Work task 1:
Summarize the passage on Glendale's Armenian community in two sentences.
Work task 2:
Carry the passage on Glendale's Armenian community forward from its final sentence.

** Opening Text under study block **

The experience of Deir ez-Zor unites them, however. It casts a shadow over the Armenian people to this day, and it influences and educates their politics, even in Glendale.

History in a word

Mr Charchian, Mr Zakaryan and other members of Glendale’s Armenian community sit in the Brand Museum on a sweltering day in June and explain there is a word that describes what happened to their ancestors in the Deir ez-Zor desert.
Genocide. The wilful attempted eradication of their people at the hands of the Ottoman Turks. They pledge they will not forget – or forgive – until the modern-day Turkish nation acknowledges their suffering, accepts responsibility and makes amends.

US reality TV star Kim Kardashian (L) and her sister Khloe (3rdL) visit the genocide memorial, which commemorates the 1915 mass killing of Armenians in the Ottoman Empire, in YerevanImage copyrightGETTY IMAGES
Image captionKim Kardashian and her sister Khloe visit a genocide memorial in Yerevan during a trip to Armenia

“For me, it’s very important because my father’s family was all killed in the genocide, so I never knew my grandparents; never knew my aunt and uncle,” says Zaven Kazazian, who runs a consulting company. “When we are in the United States, we are all Americans. We will do everything for this country. But that does not mean we will ever forget the genocide.”

** Closing Text under study block **
** Opening Extracted material block **

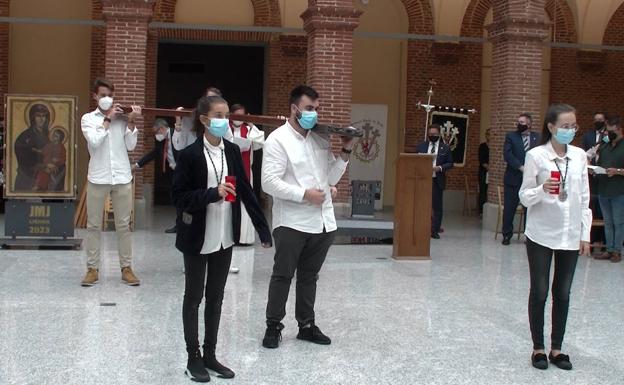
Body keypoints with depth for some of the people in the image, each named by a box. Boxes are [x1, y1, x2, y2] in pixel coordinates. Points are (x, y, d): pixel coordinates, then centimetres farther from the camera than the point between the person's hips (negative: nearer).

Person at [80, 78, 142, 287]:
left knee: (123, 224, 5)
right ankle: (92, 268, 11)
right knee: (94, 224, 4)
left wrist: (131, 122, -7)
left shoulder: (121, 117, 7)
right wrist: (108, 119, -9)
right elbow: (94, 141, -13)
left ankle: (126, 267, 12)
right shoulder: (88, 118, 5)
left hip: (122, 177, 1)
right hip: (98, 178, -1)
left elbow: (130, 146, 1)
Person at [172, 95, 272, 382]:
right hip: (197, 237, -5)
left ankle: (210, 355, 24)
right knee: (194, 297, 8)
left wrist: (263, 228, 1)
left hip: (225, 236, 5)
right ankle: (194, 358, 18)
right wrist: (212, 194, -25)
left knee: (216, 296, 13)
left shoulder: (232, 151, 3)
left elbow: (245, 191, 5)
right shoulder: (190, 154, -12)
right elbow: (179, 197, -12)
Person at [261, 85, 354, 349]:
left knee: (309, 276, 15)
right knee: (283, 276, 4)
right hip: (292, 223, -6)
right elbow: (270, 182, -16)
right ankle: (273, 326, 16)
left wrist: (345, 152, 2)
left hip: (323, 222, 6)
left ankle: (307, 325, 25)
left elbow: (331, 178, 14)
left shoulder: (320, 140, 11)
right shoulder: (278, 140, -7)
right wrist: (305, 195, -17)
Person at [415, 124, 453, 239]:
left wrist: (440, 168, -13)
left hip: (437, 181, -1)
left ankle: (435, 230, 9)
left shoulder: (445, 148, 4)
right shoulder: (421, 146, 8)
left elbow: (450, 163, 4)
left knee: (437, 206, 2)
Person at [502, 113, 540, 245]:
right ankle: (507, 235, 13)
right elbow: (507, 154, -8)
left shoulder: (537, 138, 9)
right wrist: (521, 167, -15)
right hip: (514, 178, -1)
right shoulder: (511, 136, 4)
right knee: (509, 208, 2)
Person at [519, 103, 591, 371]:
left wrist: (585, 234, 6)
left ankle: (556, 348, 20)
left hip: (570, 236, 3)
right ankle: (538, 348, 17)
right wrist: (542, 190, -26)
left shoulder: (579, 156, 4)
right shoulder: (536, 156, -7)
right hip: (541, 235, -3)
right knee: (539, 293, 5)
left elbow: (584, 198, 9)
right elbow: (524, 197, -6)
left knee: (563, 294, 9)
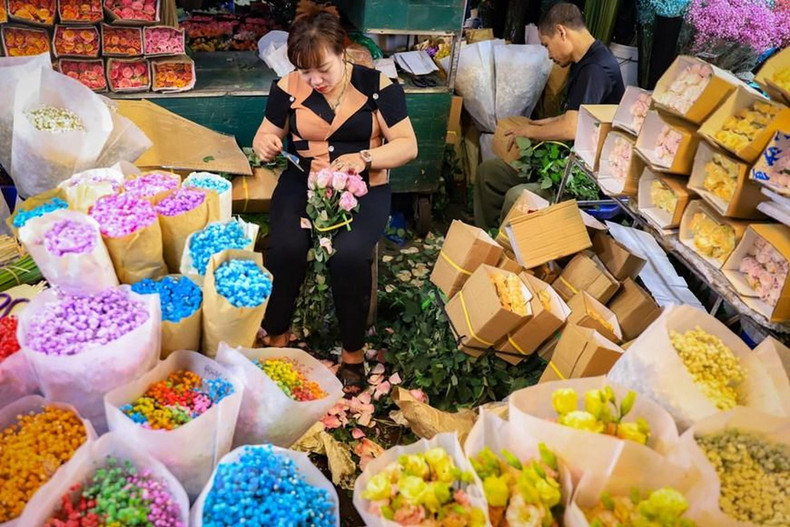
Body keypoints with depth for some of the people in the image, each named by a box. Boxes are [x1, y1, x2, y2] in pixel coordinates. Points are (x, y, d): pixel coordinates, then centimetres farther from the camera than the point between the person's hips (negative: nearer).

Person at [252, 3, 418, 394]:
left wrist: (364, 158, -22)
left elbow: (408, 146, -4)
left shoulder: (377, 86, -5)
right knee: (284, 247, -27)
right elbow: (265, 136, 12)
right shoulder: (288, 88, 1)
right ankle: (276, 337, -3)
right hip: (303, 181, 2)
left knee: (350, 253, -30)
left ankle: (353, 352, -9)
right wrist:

** Closing Extracted material block **

Exercise result 1:
Members of Glendale's Armenian community say that what happened to their ancestors in the Deir ez-Zor desert was genocide, an attempted eradication of their people by the Ottoman Turks, and that this experience still shapes their politics. They pledge not to forget or forgive until the modern Turkish nation acknowledges their suffering, accepts responsibility and makes amends, and one member whose father's family was killed says being American does not mean forgetting the genocide.

Exercise result 2:
Armenians – in Glendale and around the world – have laboured for decades to convince other nations to use the “genocide” label and apply international pressure on the Turkish government. In June, the German parliament offered such recognition. So far, the United States – wary of upsetting relations with a key Middle East ally – has not. Turkish officials, while acknowledging that many Armenians died, assert that the casualties were the result of armed conflict during a time of political instability and not a systematic attempt at ethnic cleansing.
A wall near the end of the exhibit displays a quote from Barack Obama while he was running for president in 2008.
“I am firmly convinced that the Armenian Genocide is not an allegation, personal opinion or simply a point of view,” it reads. “On the contrary, it is a widely documented fact supported by overwhelming historical evidence. The facts are undoubtedly true … As president I will acknowledge the Armenian Genocide.”
As Mr Charchian and the others are quick to point out, that’s a promise Mr Obama hasn’t kept. Neither has his 2008 Democratic primary opponent, Hillary Clinton, who made similar pledges and served as Mr Obama’s secretary of state.

Zaven Kazazian, Berdj Karapetian and Tigrana Zakaryan stand at the entrance to the Armenian exhibit at the Brand Museum in GlendaleImage copyrightGETTY IMAGES
Image captionZaven Kazazian, Berdj Karapetian and Tigrana Zakaryan say the Armenian people’s experience at the hands of the Ottoman Turks was genocide

It has left Armenians in the US wary of political promises and was part of the reason why the western branch of the Armenian National Committee of America endorsed Vermont Senator Bernie Sanders over Mrs Clinton in California’s Democratic 7 June presidential primary.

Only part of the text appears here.